▸ **What this task involves**
Count the lines in the records that contain the string "depth" and reply with the number alone.
========
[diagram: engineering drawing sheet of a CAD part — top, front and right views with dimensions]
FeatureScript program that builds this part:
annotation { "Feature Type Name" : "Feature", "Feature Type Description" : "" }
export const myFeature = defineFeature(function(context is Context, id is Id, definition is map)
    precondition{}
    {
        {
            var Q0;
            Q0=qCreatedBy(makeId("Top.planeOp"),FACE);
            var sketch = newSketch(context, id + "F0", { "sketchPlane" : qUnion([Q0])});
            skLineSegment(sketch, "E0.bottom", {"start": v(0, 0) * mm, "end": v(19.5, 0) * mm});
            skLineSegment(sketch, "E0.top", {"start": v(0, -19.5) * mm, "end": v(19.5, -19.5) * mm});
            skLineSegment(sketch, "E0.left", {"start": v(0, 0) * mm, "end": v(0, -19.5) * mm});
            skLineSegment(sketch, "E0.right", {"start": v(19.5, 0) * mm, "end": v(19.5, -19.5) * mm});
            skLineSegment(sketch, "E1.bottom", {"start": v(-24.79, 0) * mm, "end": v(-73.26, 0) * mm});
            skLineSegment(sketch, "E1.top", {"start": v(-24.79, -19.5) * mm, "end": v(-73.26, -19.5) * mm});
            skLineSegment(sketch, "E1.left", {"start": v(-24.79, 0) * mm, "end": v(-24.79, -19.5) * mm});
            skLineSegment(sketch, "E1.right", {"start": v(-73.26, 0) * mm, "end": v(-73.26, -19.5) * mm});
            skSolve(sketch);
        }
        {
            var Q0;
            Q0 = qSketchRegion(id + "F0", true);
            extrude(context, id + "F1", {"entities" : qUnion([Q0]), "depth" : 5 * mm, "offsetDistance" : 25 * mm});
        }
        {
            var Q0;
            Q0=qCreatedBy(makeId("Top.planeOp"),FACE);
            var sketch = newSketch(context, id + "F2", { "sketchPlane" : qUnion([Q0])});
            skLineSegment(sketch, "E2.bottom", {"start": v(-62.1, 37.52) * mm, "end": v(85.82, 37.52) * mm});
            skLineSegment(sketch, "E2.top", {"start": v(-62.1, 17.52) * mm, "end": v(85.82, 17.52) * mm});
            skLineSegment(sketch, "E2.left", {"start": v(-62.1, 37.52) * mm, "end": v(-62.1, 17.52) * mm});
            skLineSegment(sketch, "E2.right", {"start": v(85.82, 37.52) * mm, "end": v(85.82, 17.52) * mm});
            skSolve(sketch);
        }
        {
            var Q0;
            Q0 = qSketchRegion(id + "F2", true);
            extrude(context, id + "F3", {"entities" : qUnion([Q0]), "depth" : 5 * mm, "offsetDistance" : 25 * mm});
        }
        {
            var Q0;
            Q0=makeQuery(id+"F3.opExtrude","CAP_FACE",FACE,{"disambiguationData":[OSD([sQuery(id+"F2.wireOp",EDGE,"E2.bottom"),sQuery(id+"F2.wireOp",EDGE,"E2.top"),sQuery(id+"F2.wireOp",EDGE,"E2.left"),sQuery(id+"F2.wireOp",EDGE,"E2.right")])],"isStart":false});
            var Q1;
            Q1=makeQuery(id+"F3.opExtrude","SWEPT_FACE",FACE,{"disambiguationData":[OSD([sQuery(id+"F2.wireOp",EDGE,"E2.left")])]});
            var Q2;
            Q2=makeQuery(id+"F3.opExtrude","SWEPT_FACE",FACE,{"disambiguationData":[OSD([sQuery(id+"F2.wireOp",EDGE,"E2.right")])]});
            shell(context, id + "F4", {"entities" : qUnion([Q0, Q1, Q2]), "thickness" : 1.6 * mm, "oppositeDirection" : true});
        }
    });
========
▸ **Exercise result**
2